In the sequence 125, 138, 164, ?, 255, which number should replace the question mark to maintain the pattern?

Introduction / Context:
This question involves a sequence where the increase between consecutive terms is not constant but still follows a regular pattern. Identifying a second level pattern in the differences between terms is a common technique for solving such problems in aptitude exams.

Given Data / Assumptions:
- The sequence is 125, 138, 164, ?, 255.
- Exactly one term is missing and must be found.
- The pattern is assumed to be arithmetic at the level of differences between consecutive terms.
- All numbers are positive integers.

Concept / Approach:
When differences between consecutive terms do not remain constant but still grow in a controlled way, we often have an arithmetic progression in the differences themselves. That is, if d1, d2, d3, d4 are the differences, then d2 - d1, d3 - d2, and so on may be equal.
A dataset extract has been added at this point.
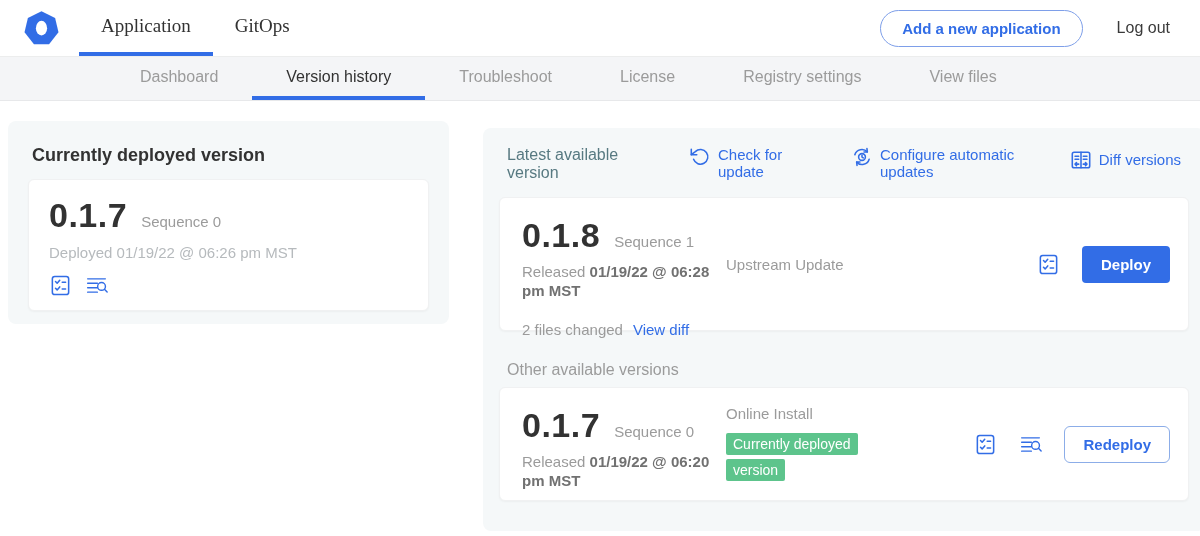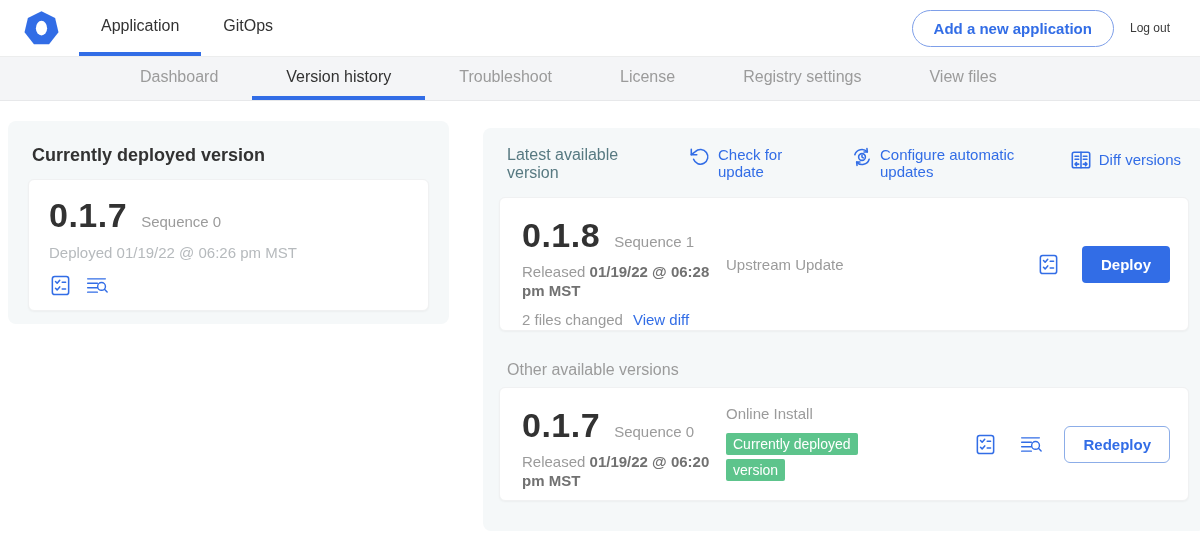"Application" .top-tab { font-family: none -> Liberation Serif, serif; font-size: 16px -> 19px }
The plan is to compute the known differences and see if they follow a simple pattern such as adding a fixed number like 13 each time.

Step-by-Step Solution:
Step 1: Compute known differences. From 125 to 138: difference is 138 - 125 = 13. From 138 to 164: difference is 164 - 138 = 26. Step 2: Look for a pattern in the differences. The differences are 13 and 26, which suggests multiples of 13. We can guess the next differences as 39 and 52, increasing by 13 each time. Step 3: Use the next difference to find the missing term. Next difference after 26 is 39. So missing term = 164 + 39 = 203. Step 4: Check that the last given term 255 fits the pattern. Next difference after 39 should be 52. 203 + 52 = 255, which matches the last term.

Verification / Alternative check:
Write the full difference pattern: 125, 138, 164, 203, 255. Differences are 13, 26, 39, 52. These differences form an arithmetic progression with first term 13 and common difference 13. This gives a very neat and regular second level pattern, confirming that 203 is the only suitable value for the missing term.

Why Other Options Are Wrong:
Option A (189) would give differences 13, 26, 25, which breaks the increasing by 13 pattern.
Option B (197) produces differences that do not align with multiples of 13.
Option C (200) also fails to give a smooth arithmetic progression in the differences.
Option D (203) uniquely preserves a difference sequence of 13, 26, 39, 52, so it is the only correct choice.

Common Pitfalls:
Learners sometimes search only for a constant difference and abandon the question when none appears. Another mistake is to try random ratios instead of checking the pattern in differences. For sequences that grow moderately quickly, always compute first level differences and then check whether these differences themselves form a simple sequence like an arithmetic progression.

Final Answer:
The missing number in the sequence is 203.